= Jiang Zelin =

Chinese politician

Jiang Zelin (江泽林; born October 1959) is a Chinese politician, serving since 2015 as the Deputy Secretary-General of the State Council and chief of staff to Vice Premier Wang Yang. He previously held office as Chinese Communist Party Committee Secretary of Sanya, vice governor of Hainan province, and executive vice governor of Shaanxi province.

==Biography==
Jiang was born in 1959 in Anqing, Anhui province. He attended Yangqiao High School, then Jiangsu Polytechnic School (now Jiangsu University) where he specialized in agricultural mechanics. After graduating he entered the Ministry of Agriculture, first working as a technician, before being promoted to engineer and project manager. He eventually earned title of senior engineer. He obtained an economics doctorate from Chinese Academy of Social Sciences in 1994.

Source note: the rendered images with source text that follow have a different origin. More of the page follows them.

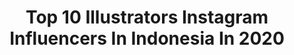 ---
title: Top 10 Illustrators Instagram Influencers In Indonesia In 2020
description: >-
  Find top illustrators Instagram influencers in Indonesia in 2020. Most popular hashtags: #illustration #art #artwork #dirumahaja.
platform: Instagram
profiles:
  - username: "sendisiswadi"
    fullname: >-
      Sendi Siswadi
    location: "Indonesia"
    followers: 3670
    engagement: 2365
    commentsToLikes: 0.039353
    avatar: "https://scontent-lhr8-1.cdninstagram.com/v/t51.2885-19/s320x320/90878092_618875992294696_3640553819282079744_n.jpg?_nc_ht=scontent-lhr8-1.cdninstagram.com&_nc_ohc=dr-mRVT5ivwAX8n1xRM&oh=72c85fc2afa40a6bc3a0d36df5177dbe&oe=5EBAC4F4"
    verified: false
    hashtags: "#inspiring, #fruitteasosro, #ceritarakyat, #chopper"
  - username: "ulynovita"
    fullname: >-
      Uly Novita Siahaan
    location: "Indonesia"
    followers: 60305
    engagement: 1004
    commentsToLikes: 0.053000
    avatar: "https://scontent-lhr8-1.cdninstagram.com/v/t51.2885-19/s320x320/91839959_505518523688834_6260209739259445248_n.jpg?_nc_ht=scontent-lhr8-1.cdninstagram.com&_nc_ohc=ZVe2C9OvL3IAX9yopv9&oh=03cba4694a1705e0e81b85c809a3f0b9&oe=5EBADC52"
    verified: false
    hashtags: "#makeupartistsworldwide, #dazedbeauty, #couplegoals, #workfromhome"
  - username: "asma.niin"
    fullname: >-
      Asma Ninin Kurnia
    location: "Indonesia"
    followers: 85280
    engagement: 445
    commentsToLikes: 0.011438
    avatar: "https://scontent-amt2-1.cdninstagram.com/v/t51.2885-19/s320x320/92242944_835903933597313_1436486554137657344_n.jpg?_nc_ht=scontent-amt2-1.cdninstagram.com&_nc_ohc=W-Wtx2cfWzUAX_Tocru&oh=c8628df6bd444e818cbfd67d02dafdb1&oe=5EB8C43F"
    verified: false
    hashtags: "#hand, #dirumahaja, #digitalart, #cupcakes"
  - username: "ramzapsyru"
    fullname: >-
      Ramza Ardyputra
    location: "Indonesia"
    followers: 3011
    engagement: 2005
    commentsToLikes: 0.093592
    avatar: "https://scontent-atl3-1.cdninstagram.com/v/t51.2885-19/s320x320/52024259_1041287656075946_5666833996995100672_n.jpg?_nc_ht=scontent-atl3-1.cdninstagram.com&_nc_ohc=aVVSAuhSWeMAX_NAJNB&oh=50b424166d9b3e037e46282c6fa5fccd&oe=5EBAD22A"
    verified: false
    hashtags: "#leagueoflegends, #idol, #originalcharacter, #juice"
  - username: "ggwp_riry"
    fullname: >-
      Riani Len Mochi
    location: "Indonesia"
    followers: 27340
    engagement: 756
    commentsToLikes: 0.023219
    avatar: "https://scontent-lhr8-1.cdninstagram.com/v/t51.2885-19/s320x320/91133811_217994465934097_1790631037466836992_n.jpg?_nc_ht=scontent-lhr8-1.cdninstagram.com&_nc_ohc=-plOjlhy7v0AX-yhZTR&oh=a6f361bcc16580155add52fb4391692b&oe=5EBC4CCB"
    verified: false
    hashtags: "#earthhour2020, #gayadirumah, #selfie, #staysafe"
  - username: "annepratamav"
    fullname: >-
      ZahraVoca
    location: "Indonesia"
    followers: 6397
    engagement: 1973
    commentsToLikes: 0.013994
    avatar: "https://scontent-nrt1-1.cdninstagram.com/v/t51.2885-19/s320x320/82119831_2383675021738110_2121915462873776128_n.jpg?_nc_ht=scontent-nrt1-1.cdninstagram.com&_nc_ohc=BQ6SHh7iIaMAX9i4oZQ&oh=0aba626a37bf1a4df8ab0de588e555fc&oe=5E944944"
    verified: false
    hashtags: "#ifrit, #hairstyle, #cf14, #socialdistancing"
  - username: "harry_sandi"
    fullname: >-
      harry sandi
    location: "Indonesia"
    followers: 69406
    engagement: 815
    commentsToLikes: 0.006092
    avatar: "https://scontent-ams4-1.cdninstagram.com/v/t51.2885-19/s320x320/64931485_1296383153857578_4730974130868846592_n.jpg?_nc_ht=scontent-ams4-1.cdninstagram.com&_nc_ohc=Wdic7TqrYkgAX-BXwpW&oh=3df5edba3aadaf3f7d4f2f04d526d2b3&oe=5EB9BE97"
    verified: false
    hashtags: "#artfashion, #coloring, #dirumahajabarengjoyko, #today"
  - username: "poppy_betha"
    fullname: >-
      Poy
    location: "Indonesia"
    followers: 28962
    engagement: 2665
    commentsToLikes: 0.004385
    avatar: "https://scontent-gmp1-1.cdninstagram.com/v/t51.2885-19/s320x320/69220630_734819803703365_2844457098115284992_n.jpg?_nc_ht=scontent-gmp1-1.cdninstagram.com&_nc_ohc=RbGUjA2iAVQAX8gyQMa&oh=4aacdb3cd77145fd2dfa492005877f65&oe=5E98B227"
    verified: false
    hashtags: "#sufanart, #peridot, #cartoon, #pinupgirl"
  - username: "is.yuniarto"
    fullname: >-
      Is Yuniarto
    location: "Indonesia"
    followers: 27518
    engagement: 585
    commentsToLikes: 0.012683
    avatar: "https://scontent-ams4-1.cdninstagram.com/v/t51.2885-19/s320x320/29739830_705014733222762_4268350601982640128_n.jpg?_nc_ht=scontent-ams4-1.cdninstagram.com&_nc_ohc=CoOATmLNu60AX88sEGV&oh=f81effac61de89fd8d679c268b635acb&oe=5E7997D9"
    verified: false
    hashtags: "#bumilangitkomik, #guanyu, #kursuskomik, #komikindonesia"
  - username: "rachelajeng"
    fullname: >-
      rachelajengputri@gmail.com
    location: "Indonesia"
    followers: 29916
    engagement: 791
    commentsToLikes: 0.038443
    avatar: "https://scontent-lhr8-1.cdninstagram.com/v/t51.2885-19/s320x320/92571897_226538681735847_908437419064295424_n.jpg?_nc_ht=scontent-lhr8-1.cdninstagram.com&_nc_ohc=lLx22RGiTB0AX_UNjFM&oh=629da07c325c787922777556360e6949&oe=5EBC978C"
    verified: false
    hashtags: "#tapakhening, #dreamillustration, #paintings, #mutedflorals"
---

After completing his graduate degree, he was sent to Hainan province to work, heading up the agriculture department of Sanya, then becoming the city's vice-mayor. In 1998, he became director of the department of water resources of Hainan province, then director of the department of fisheries and oceans. In February 2002 he was promoted to vice governor of Hainan, then in December 2012, a member of the Chinese Communist Party Provincial Standing Committee of Hainan, and Chinese Communist Party Committee Secretary of Sanya. During his stint in Sanya he was selected by the Communist Party to participate in a study-abroad term to Harvard University.

In January 2011, he was again transferred to work in Shaanxi province, entering the CCP leadership ranks there and becoming vice governor. He was instrumental in the development of the Xixian New Area (西咸新区). In June 2011, a new administrative bureau was established to oversee the new development area, and Jiang was named its director. In February 2013 he was again promoted to executive vice governor while retaining his position at Xixian.

In April 2015, Jiang was abruptly transferred to work as Deputy Secretary-General of the State Council, becoming chief of staff to Vice-Premier Wang Yang.

Jiang was an alternate of the 17th Central Committee of the Chinese Communist Party.